Staying in the tricuspid valve space, findings from the TRISCEND II trial suggest that transcatheter tricuspid valve replacement (TTVR) using the EVOQUE system effectively eliminated TR in most patients, including severe TR or torrential TR. TTVR led to significant improvements in functional status and symptoms at the six-month mark, consistent with the TRILUMINATE Pivotal trial. Other major clinical outcomes such as mortality and HF hospitalization rates will be studied once recruitment for the trial is complete which is aiming for 400 total patients.

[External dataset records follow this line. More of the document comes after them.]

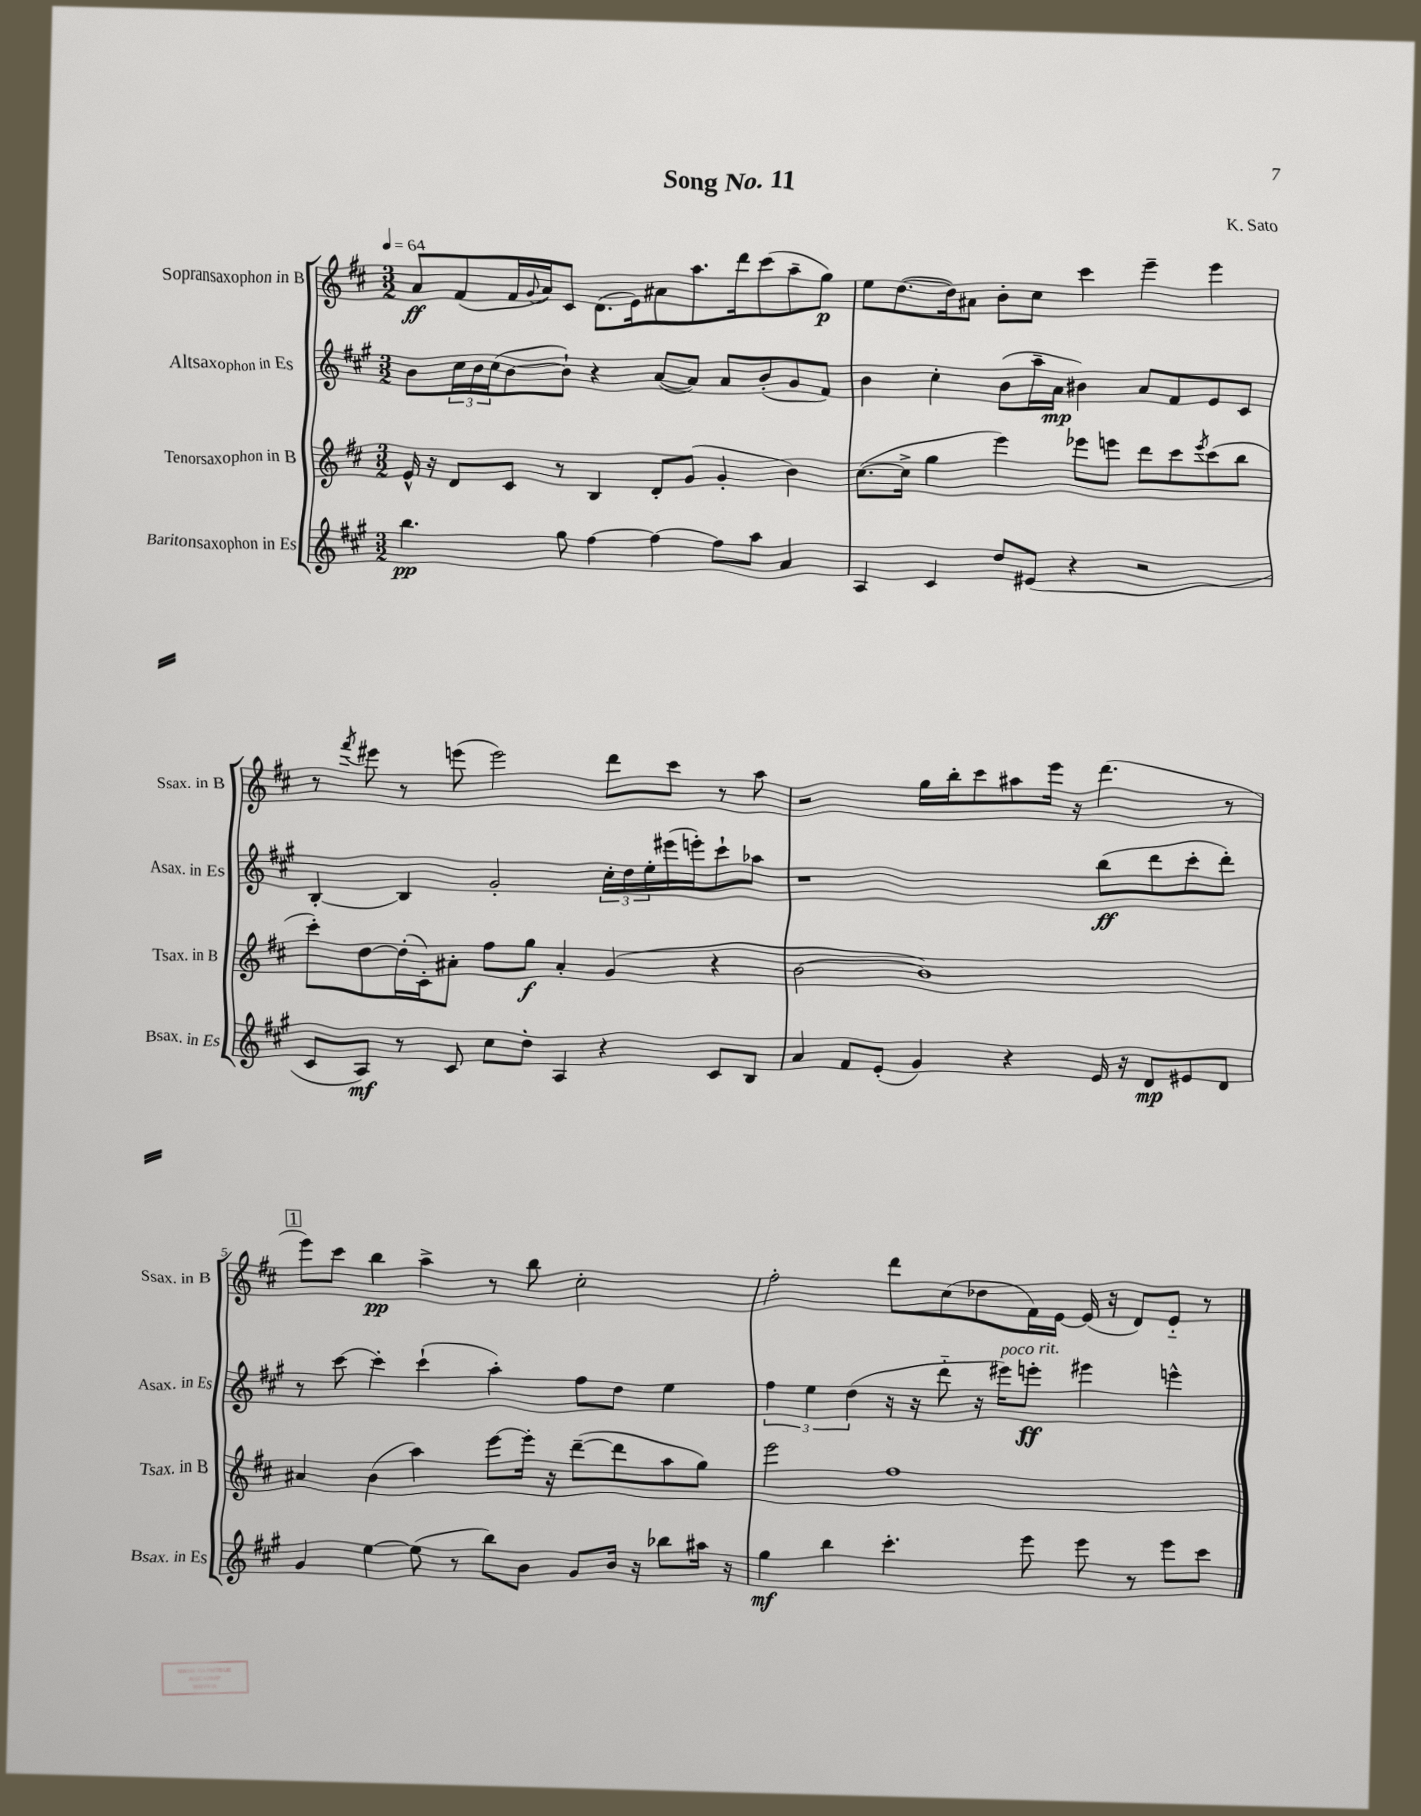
\header { title = "Song No. 11" composer = "K. Sato" }
<<
\new StaffGroup <<
\new Staff = "s0" \with { instrumentName = "Sopransaxophon in B" shortInstrumentName = "Ssax. in B" } {
    \clef treble \key d \major \numericTimeSignature \time 3/2 \tempo 4 = 64
    a'8\ff fis'8( fis'16 \appoggiatura { g'8 } a'16) cis'8 d'8.( e'16) ais'8 a''8. d'''16 cis'''8( a''8-- g''8\p) |
    e''8 d''8.~( d''16) ais'8 b'8-. cis''8 cis'''4 e'''4-- e'''4 |
    r8 \acciaccatura { fis'''8 } eis'''8 r8 e'''8( e'''2) d'''8 cis'''8 r8 a''8 |
    r2 g''16 b''16-. cis'''8 ais''8 e'''16 r16 d'''4.( r8 |
    \mark \markup { \box "1" } e'''8) cis'''8 b''4\pp a''4-> r8 b''8 cis''2-. |
    fis''2-. d'''8 cis''8( des''8 fis'16) e'16~ e'16( r16 d'8) e'8-_ r8 \bar "|." |
}
\new Staff = "s1" \with { instrumentName = "Altsaxophon in Es" shortInstrumentName = "Asax. in Es" } {
    \clef treble \key a \major \numericTimeSignature \time 3/2
    b'8 \tuplet 3/2 { cis''16 b'16 cis''16( } b'8~ b'8-!) r4 a'8~( a'8) a'8 b'8-.( gis'8 fis'8) |
    b'4 cis''4-. b'8( a''16-- a'16\mp bis'4) a'8 fis'8 e'8 cis'8 |
    b4~-. b4 gis'2-. \tuplet 3/2 { cis''16-. d''16 e''16-. } eis'''16( e'''16-.) cis'''8-! aes''8 |
    r1 b''8\ff( d'''8 cis'''8-. d'''8-.) |
    \mark \markup { \box "1" } r8 cis'''8~ cis'''4-. cis'''4-!( a''4-.) fis''8 d''8 e''4 |
    \tuplet 3/2 { fis''4 e''4 d''4( } r16 r16 d'''8-_ r16 eis'''16^\markup { \italic "poco rit." }) e'''8-.\ff eis'''4 e'''4-^ \bar "|." |
}
\new Staff = "s2" \with { instrumentName = "Tenorsaxophon in B" shortInstrumentName = "Tsax. in B" } {
    \clef treble \key d \major \numericTimeSignature \time 3/2
    e'16-^ r16 d'8 cis'8 r8 b4 d'8-. g'8( g'4-. b'4) |
    cis''8.~( cis''16-> g''4 e'''4) ees'''8 e'''8 d'''8 cis'''8 \acciaccatura { e'''8 } cis'''8( b''8 |
    cis'''8-.) d''8~ d''16-.( cis'16-.) ais'8-. fis''8 g''8\f ais'4-. g'4( r4 |
    b'2~ b'1) |
    \mark \markup { \box "1" } ais'4 b'4( a''4) e'''8~ e'''16-. r16 d'''8~--( d'''8 a''8 g''8) |
    e'''2 fis''1 \bar "|." |
}
\new Staff = "s3" \with { instrumentName = "Baritonsaxophon in Es" shortInstrumentName = "Bsax. in Es" } {
    \clef treble \key a \major \numericTimeSignature \time 3/2
    b''4.\pp gis''8 fis''4~ fis''4~ fis''8 a''8 a'4 |
    a4 cis'4 d''8 eis'8( r4 r2 |
    cis'8 a8\mf) r8 cis'8 cis''8 d''8-. a4 r4 cis'8 b8 |
    a'4 fis'8 e'8-.( gis'4) r4 e'16 r16 d'8\mp eis'8 d'8 |
    \mark \markup { \box "1" } gis'4 e''4~ e''8( r8 b''8) b'8 gis'8 b'16 r16 bes''8 ais''16 r16 |
    gis''4\mf b''4 cis'''4.-. e'''8 e'''8 r8 e'''8 cis'''8 \bar "|." |
}
>>
>>
\layout { \context { \Score \override BarNumber.break-visibility = ##(#f #t #t) barNumberVisibility = #(every-nth-bar-number-visible 5) } }
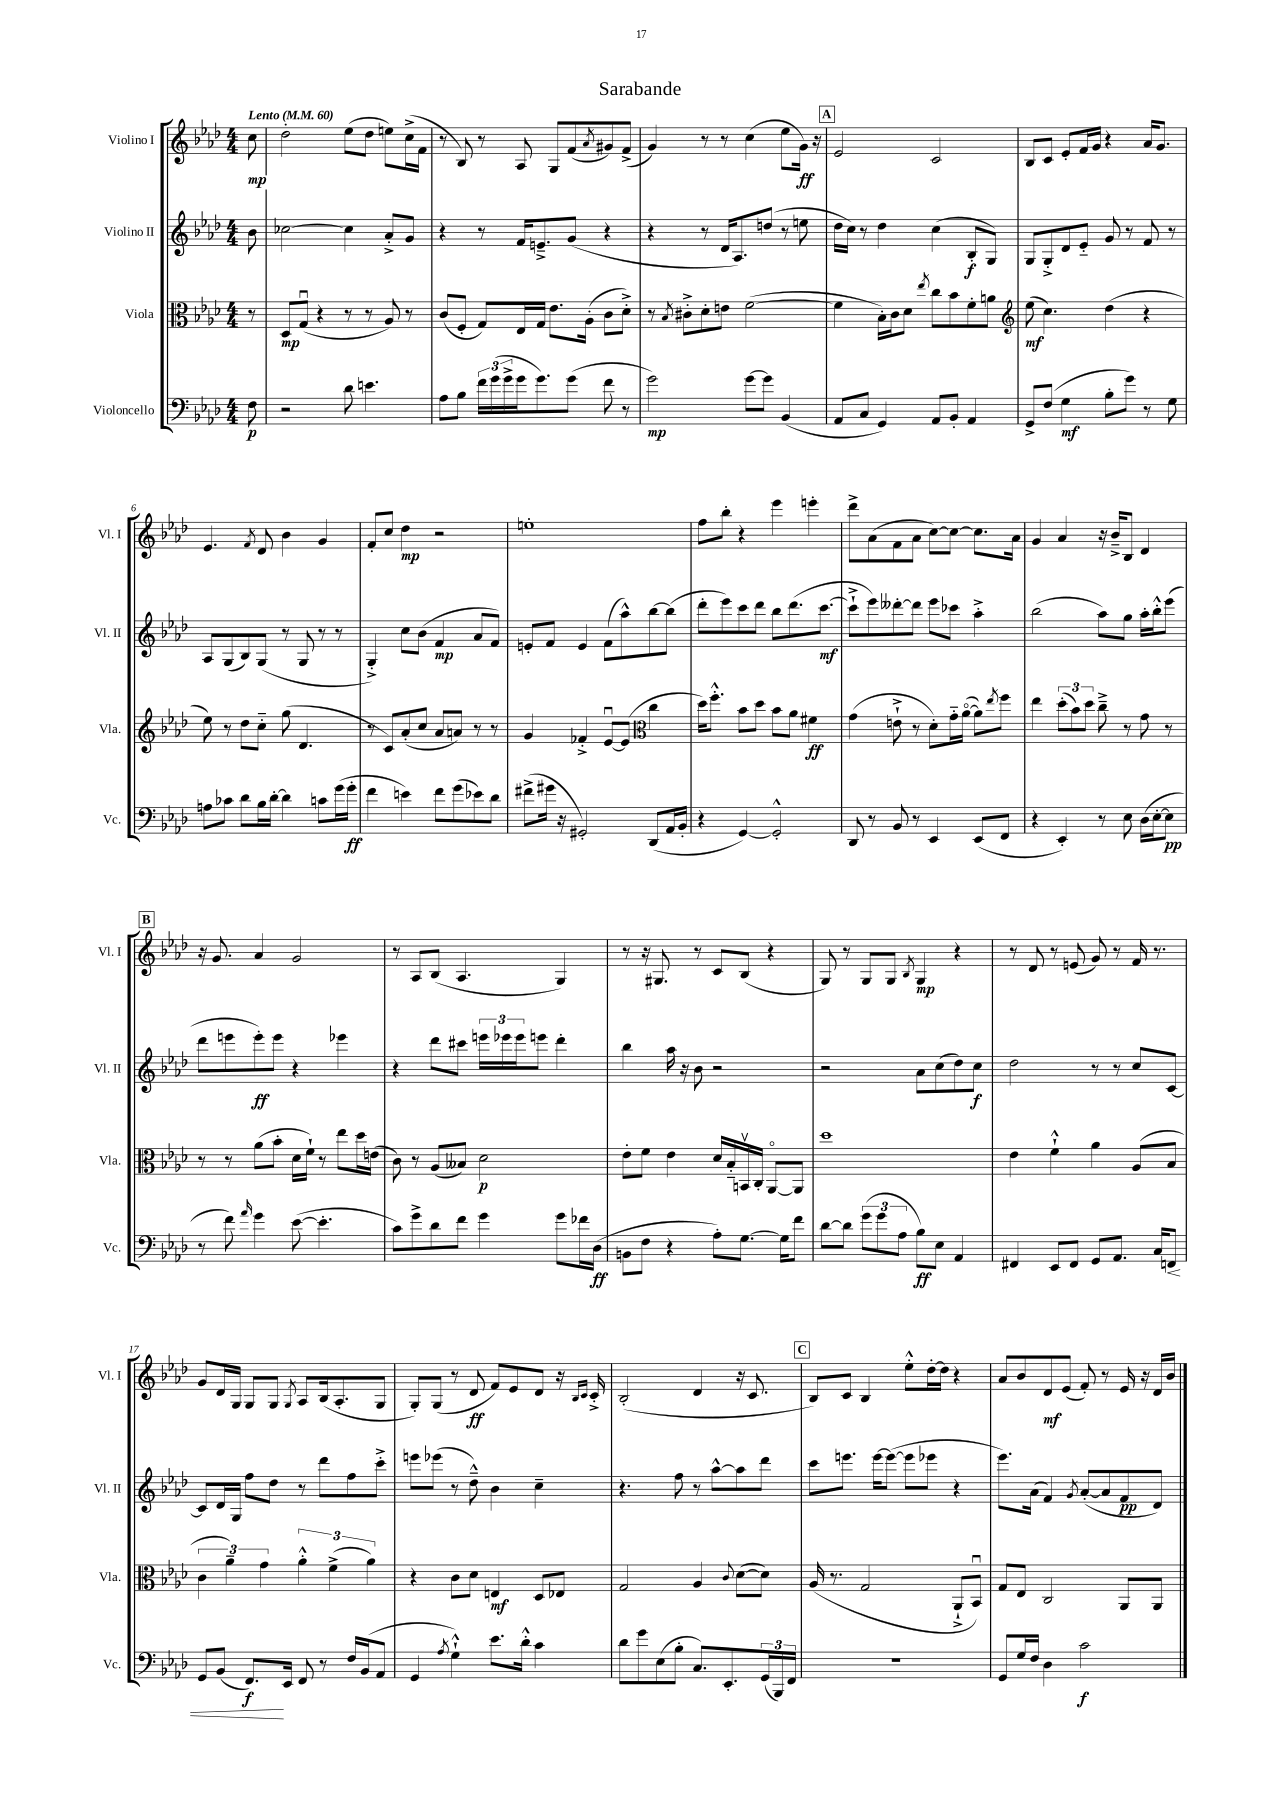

Finally, one study worth mentioning related to the duration of antiplatelet therapy is T-PASS. This study investigated early discontinuation of aspirin after one month of DAPT (ticagrelor plus aspirin) after PCI with drug-eluting stenting and found it was noninferior to a standard 12-month regimen of DAPT for patients with ACS. At the one-year follow-up, discontinuing aspirin within one month and continuing with ticagrelor monotherapy was associated with lower rates of death, MI, stent thrombosis, stroke and major bleeding. The benefit of early discontinuation of aspirin was primarily due to a significant reduction in major bleeding events. While this may move us one step closer to earlier monotherapy after coronary intervention, it must be noted that the patients enrolled in T-PASS had lower risk profiles, which could limit this strategy to the patients at high thrombotic risk.

This article was authored by M. Chadi Alraies, MD, FACC, medical director of the cardiac catheterization laboratory, cardiac rehabilitation, and interventional cardiology research at Detroit Medical Center, Harper University Hospital, in Michigan.